WORK ITEM:
Lay out the lines of the listing below, from the line containing "notícias, análises de" through the line containing "e motivação para uma preparação eficaz.", inclusive, as a Markdown table with the columns Row (a running row number) and Text (the line). Omit blank lines.

----- MATERIALS PROVIDED -----

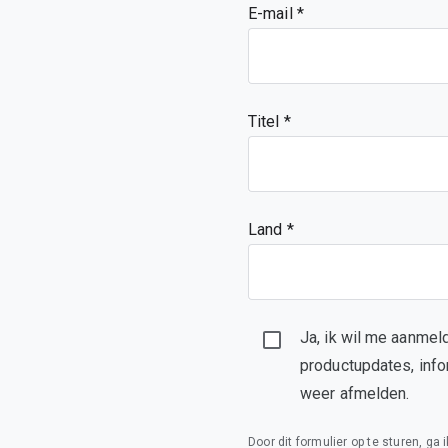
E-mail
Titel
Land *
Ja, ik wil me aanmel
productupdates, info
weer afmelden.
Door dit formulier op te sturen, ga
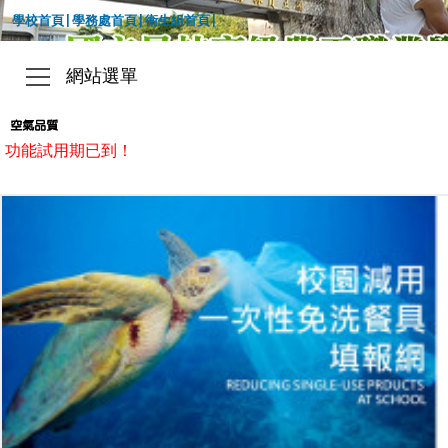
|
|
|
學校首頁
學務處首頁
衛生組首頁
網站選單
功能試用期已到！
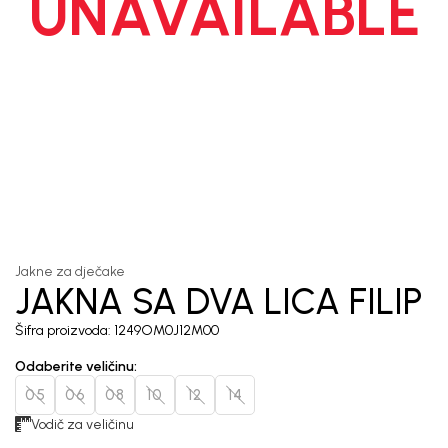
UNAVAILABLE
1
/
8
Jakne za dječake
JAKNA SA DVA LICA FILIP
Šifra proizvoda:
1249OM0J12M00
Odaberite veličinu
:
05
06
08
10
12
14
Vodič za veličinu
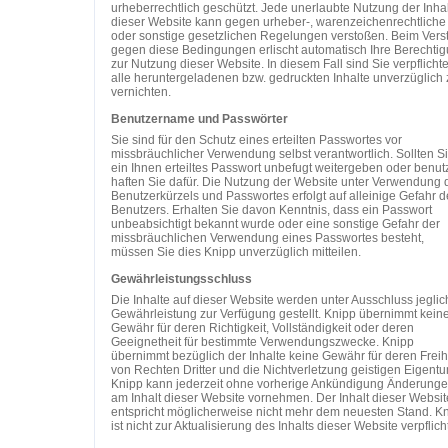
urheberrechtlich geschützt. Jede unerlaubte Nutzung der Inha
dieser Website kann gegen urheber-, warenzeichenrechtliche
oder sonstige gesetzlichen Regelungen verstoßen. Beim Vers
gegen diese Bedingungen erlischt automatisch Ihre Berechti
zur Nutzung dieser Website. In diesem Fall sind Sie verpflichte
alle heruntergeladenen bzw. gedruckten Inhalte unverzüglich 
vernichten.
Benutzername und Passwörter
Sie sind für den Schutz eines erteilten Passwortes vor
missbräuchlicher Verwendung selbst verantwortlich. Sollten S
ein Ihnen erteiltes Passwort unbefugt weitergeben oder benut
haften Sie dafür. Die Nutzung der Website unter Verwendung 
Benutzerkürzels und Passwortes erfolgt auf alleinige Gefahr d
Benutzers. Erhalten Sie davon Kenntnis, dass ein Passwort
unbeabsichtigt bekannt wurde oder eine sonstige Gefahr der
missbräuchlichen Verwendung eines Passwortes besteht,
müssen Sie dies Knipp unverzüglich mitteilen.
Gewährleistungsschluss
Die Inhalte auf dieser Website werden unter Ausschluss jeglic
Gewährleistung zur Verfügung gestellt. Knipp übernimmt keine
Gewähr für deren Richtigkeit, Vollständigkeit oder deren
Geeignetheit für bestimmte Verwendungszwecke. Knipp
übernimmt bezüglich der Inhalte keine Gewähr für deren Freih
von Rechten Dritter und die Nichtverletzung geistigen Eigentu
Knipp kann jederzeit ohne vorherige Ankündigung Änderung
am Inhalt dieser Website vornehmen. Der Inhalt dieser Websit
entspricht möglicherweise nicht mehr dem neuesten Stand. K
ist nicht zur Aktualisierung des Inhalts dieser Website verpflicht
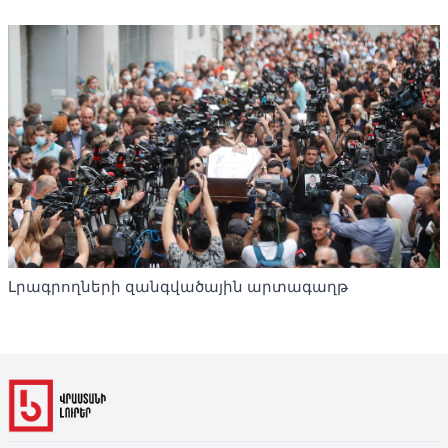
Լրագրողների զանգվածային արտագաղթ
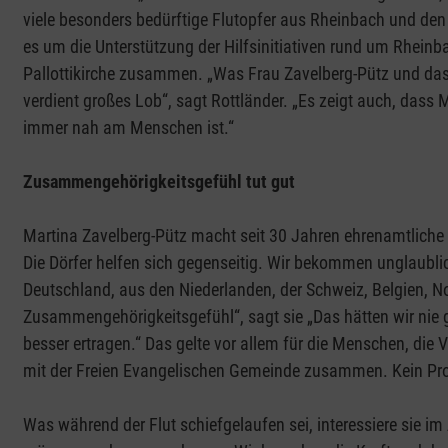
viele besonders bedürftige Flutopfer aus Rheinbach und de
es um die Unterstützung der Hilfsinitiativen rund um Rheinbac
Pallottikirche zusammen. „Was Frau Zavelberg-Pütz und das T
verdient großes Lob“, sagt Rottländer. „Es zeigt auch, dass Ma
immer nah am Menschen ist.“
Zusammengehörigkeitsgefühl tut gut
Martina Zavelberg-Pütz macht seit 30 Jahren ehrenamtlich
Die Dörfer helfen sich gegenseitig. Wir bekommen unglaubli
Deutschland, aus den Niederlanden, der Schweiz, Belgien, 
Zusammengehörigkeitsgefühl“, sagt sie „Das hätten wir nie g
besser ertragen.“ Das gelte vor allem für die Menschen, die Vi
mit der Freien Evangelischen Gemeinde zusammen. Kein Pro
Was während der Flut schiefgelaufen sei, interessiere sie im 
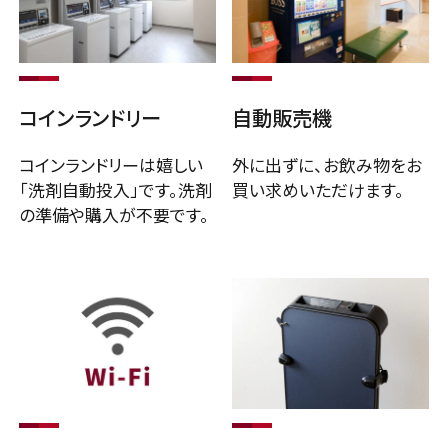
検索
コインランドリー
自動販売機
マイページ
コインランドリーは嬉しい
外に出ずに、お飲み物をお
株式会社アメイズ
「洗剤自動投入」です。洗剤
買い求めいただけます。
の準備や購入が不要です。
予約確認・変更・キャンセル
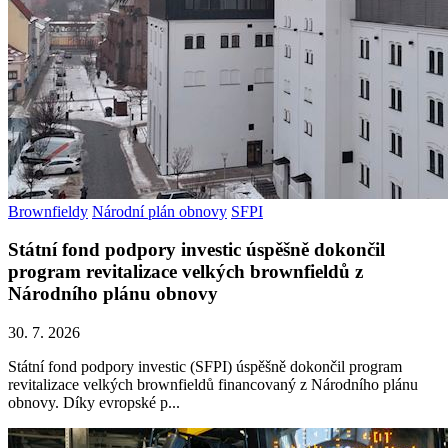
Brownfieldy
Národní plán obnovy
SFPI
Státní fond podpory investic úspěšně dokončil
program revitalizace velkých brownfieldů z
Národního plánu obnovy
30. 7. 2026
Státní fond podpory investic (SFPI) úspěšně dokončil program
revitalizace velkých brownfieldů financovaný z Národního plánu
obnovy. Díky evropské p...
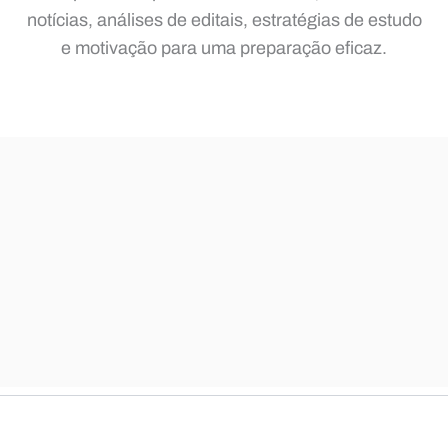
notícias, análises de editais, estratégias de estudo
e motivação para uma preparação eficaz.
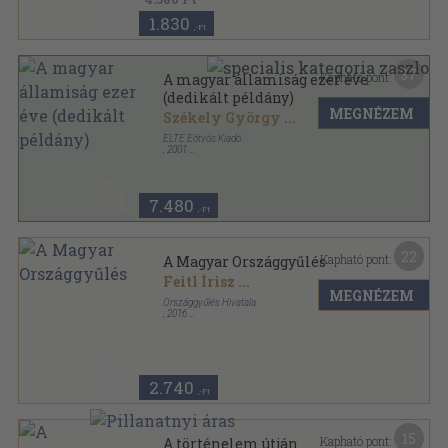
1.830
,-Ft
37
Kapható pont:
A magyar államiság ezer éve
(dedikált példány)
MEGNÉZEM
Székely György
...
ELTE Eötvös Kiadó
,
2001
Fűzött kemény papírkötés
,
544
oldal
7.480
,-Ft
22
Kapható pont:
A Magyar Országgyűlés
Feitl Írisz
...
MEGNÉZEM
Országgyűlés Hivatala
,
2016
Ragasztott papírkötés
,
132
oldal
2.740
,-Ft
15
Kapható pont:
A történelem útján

-----
----- MATERIALS PROVIDED -----

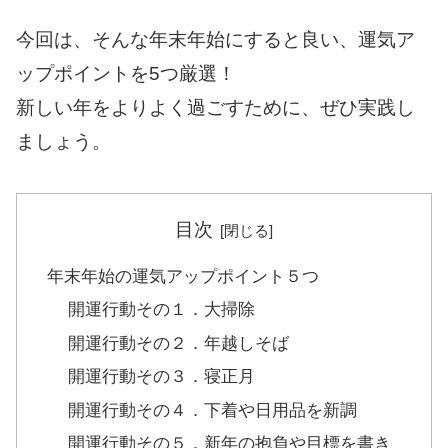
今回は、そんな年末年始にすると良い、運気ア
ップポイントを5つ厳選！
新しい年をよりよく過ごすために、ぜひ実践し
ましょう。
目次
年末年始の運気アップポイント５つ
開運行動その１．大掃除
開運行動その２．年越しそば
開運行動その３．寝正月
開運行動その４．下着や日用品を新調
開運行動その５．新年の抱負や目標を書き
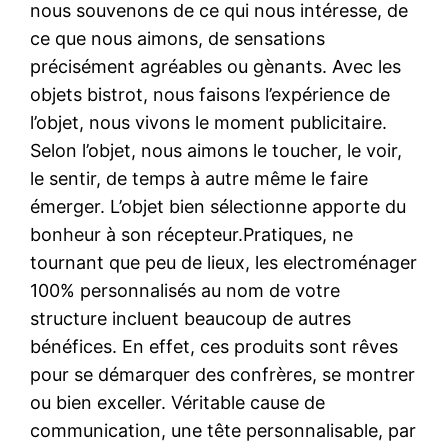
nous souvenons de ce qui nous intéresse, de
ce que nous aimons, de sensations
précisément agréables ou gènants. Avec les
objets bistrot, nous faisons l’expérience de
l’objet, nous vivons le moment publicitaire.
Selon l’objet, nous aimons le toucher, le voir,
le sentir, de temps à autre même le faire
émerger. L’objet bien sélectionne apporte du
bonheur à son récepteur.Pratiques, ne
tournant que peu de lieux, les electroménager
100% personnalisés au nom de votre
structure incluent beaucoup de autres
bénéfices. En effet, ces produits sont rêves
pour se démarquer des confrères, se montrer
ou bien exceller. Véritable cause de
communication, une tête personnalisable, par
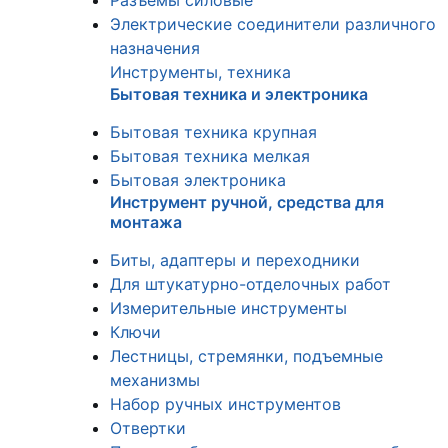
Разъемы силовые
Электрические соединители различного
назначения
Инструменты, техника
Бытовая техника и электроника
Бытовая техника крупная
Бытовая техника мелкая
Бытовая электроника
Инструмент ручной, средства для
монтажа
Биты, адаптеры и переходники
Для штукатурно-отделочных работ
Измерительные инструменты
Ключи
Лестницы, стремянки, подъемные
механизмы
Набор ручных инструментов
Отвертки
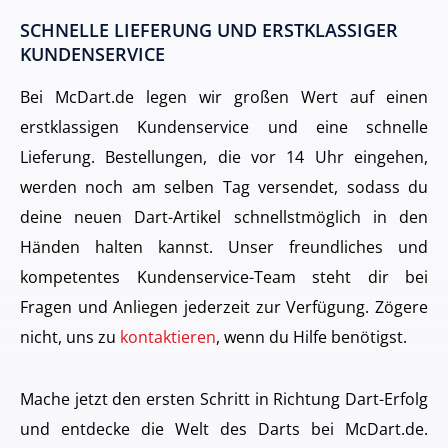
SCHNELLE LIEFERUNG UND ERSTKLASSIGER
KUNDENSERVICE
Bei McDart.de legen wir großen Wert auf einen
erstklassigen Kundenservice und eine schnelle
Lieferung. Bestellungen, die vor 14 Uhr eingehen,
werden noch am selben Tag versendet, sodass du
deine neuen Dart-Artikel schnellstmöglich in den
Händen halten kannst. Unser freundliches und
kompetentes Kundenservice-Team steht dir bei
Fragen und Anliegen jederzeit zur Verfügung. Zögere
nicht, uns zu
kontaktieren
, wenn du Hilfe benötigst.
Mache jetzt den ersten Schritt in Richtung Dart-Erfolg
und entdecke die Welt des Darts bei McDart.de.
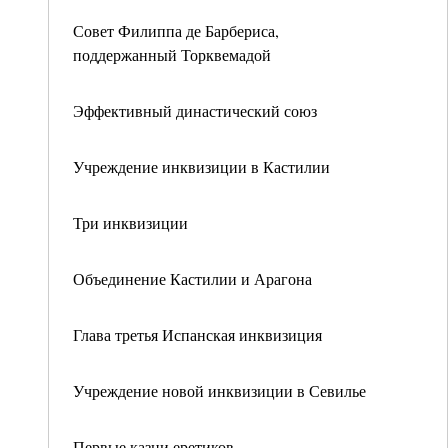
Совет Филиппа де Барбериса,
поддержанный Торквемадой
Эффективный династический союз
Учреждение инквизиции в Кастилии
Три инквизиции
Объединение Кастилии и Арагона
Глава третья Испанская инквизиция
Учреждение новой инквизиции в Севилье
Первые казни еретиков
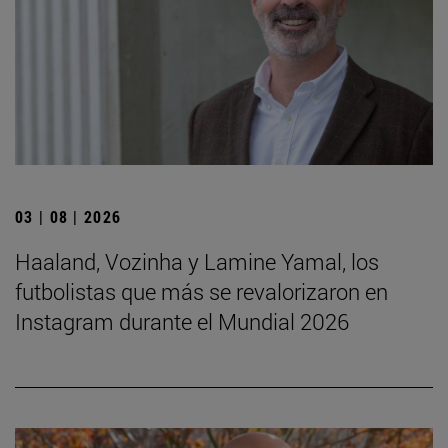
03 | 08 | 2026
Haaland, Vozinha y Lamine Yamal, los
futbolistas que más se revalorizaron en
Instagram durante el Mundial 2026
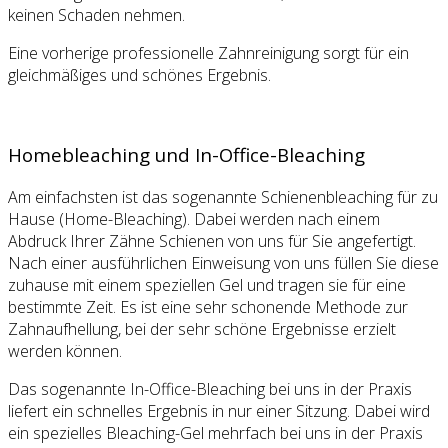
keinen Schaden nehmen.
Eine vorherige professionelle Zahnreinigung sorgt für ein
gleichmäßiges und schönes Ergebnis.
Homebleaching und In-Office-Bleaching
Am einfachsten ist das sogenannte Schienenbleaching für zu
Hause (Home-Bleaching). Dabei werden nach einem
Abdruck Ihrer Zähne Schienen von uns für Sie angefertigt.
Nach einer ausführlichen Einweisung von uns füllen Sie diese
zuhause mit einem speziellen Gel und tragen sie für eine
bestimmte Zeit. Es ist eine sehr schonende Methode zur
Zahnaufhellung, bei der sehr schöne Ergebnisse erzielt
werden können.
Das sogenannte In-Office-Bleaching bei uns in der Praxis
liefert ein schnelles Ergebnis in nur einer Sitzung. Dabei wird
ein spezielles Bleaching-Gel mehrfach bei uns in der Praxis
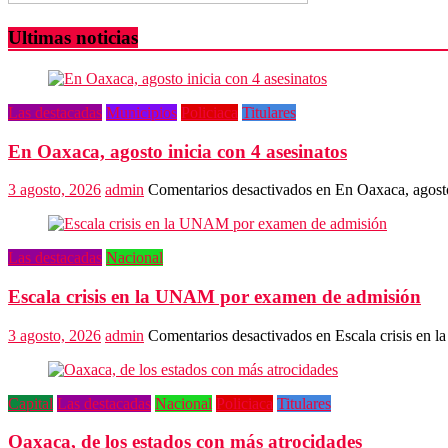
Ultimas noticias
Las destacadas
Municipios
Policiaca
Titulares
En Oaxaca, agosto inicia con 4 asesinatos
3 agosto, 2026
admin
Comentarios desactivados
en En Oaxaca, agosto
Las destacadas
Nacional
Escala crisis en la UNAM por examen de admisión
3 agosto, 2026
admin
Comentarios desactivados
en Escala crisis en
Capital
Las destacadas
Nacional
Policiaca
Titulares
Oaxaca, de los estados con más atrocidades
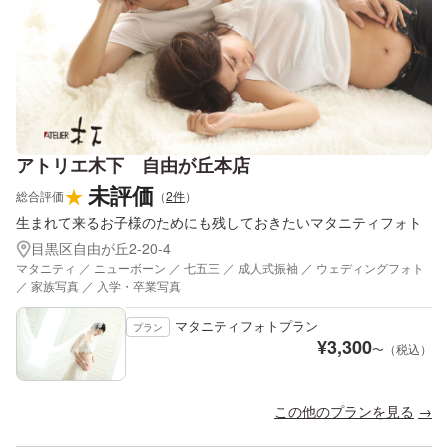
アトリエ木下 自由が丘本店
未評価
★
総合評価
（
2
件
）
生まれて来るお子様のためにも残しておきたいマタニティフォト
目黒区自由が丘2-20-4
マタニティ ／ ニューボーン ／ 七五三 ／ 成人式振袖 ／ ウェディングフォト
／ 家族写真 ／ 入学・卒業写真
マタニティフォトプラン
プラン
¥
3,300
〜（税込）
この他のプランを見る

-----
----- MATERIALS PROVIDED -----

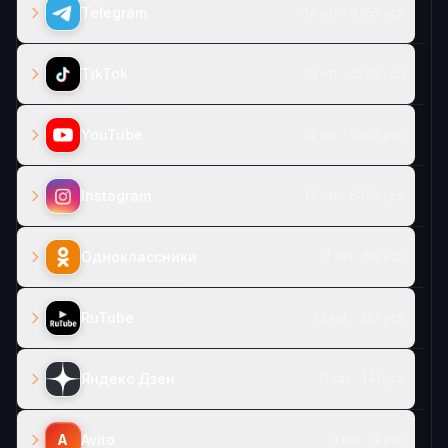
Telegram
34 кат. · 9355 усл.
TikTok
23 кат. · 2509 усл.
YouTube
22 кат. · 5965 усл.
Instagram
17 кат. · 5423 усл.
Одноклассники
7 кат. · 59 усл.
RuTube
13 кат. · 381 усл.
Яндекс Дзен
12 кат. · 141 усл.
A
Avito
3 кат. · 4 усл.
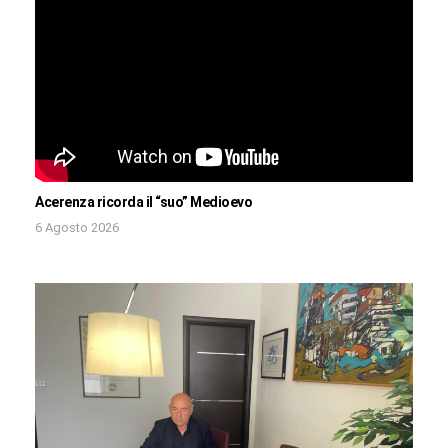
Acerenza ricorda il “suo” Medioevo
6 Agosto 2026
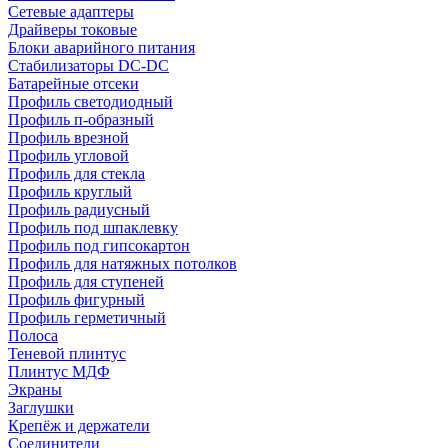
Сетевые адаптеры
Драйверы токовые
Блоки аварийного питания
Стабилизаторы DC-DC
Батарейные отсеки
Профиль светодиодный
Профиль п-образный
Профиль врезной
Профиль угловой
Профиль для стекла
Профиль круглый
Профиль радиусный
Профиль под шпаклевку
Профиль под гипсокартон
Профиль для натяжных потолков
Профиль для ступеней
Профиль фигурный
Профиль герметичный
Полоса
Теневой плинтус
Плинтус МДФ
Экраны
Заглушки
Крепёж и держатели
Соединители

-----

ANSWER TO THIS EXERCISE:
| Row | Text |
|---|---|
| 1 | notícias, análises de editais, estratégias de estudo |
| 2 | e motivação para uma preparação eficaz. |